(WHAT THIS TASK INVOLVES)
The records below are to be set down word for word, with every picture left out.

(INPUT MATERIAL)
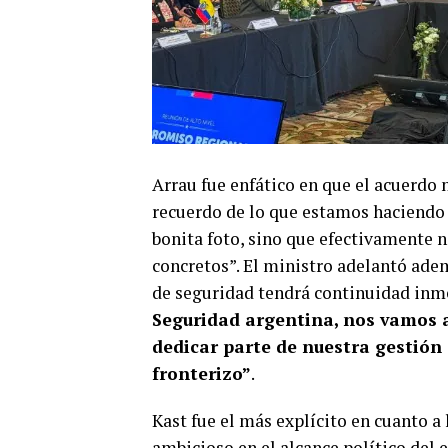
Arrau fue enfático en que el acuerdo 
recuerdo de lo que estamos haciendo
bonita foto, sino que efectivamente n
concretos”. El ministro adelantó adem
de seguridad tendrá continuidad inm
Seguridad argentina, nos vamos 
dedicar parte de nuestra gestión 
fronterizo”
.
Kast fue el más explícito en cuanto a
ambicioso en el alcance político del 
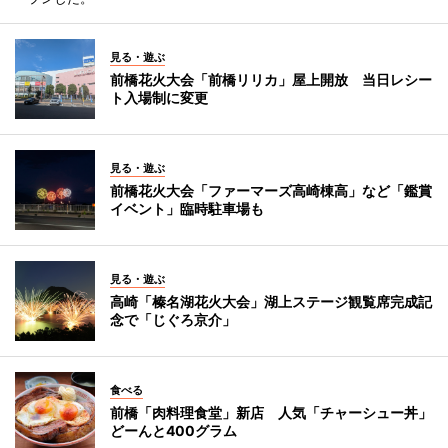
見る・遊ぶ
前橋花火大会「前橋リリカ」屋上開放 当日レシー
ト入場制に変更
見る・遊ぶ
前橋花火大会「ファーマーズ高崎棟高」など「鑑賞
イベント」臨時駐車場も
見る・遊ぶ
高崎「榛名湖花火大会」湖上ステージ観覧席完成記
念で「じぐろ京介」
食べる
前橋「肉料理食堂」新店 人気「チャーシュー丼」
どーんと400グラム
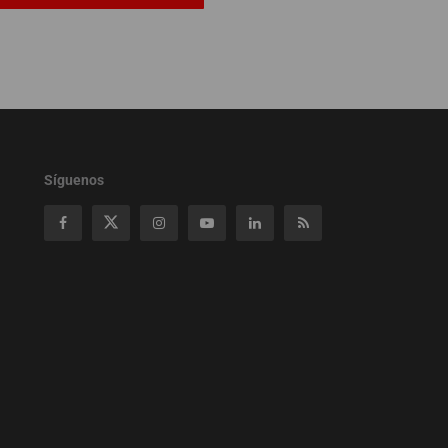
Síguenos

(EXERCISE SOLUTION)
Arrau fue enfático en que el acuerdo 
recuerdo de lo que estamos haciendo
bonita foto, sino que efectivamente n
concretos”. El ministro adelantó adem
de seguridad tendrá continuidad inm
Seguridad argentina, nos vamos 
dedicar parte de nuestra gestión 
fronterizo”
.
Kast fue el más explícito en cuanto a
ambicioso en el alcance político del 
見る・遊ぶ
前橋花火大会「前橋リリカ」屋上開放 当日レシー
ト入場制に変更
見る・遊ぶ
前橋花火大会「ファーマーズ高崎棟高」など「鑑賞
イベント」臨時駐車場も
見る・遊ぶ
高崎「榛名湖花火大会」湖上ステージ観覧席完成記
念で「じぐろ京介」
食べる
前橋「肉料理食堂」新店 人気「チャーシュー丼」
どーんと400グラム
Síguenos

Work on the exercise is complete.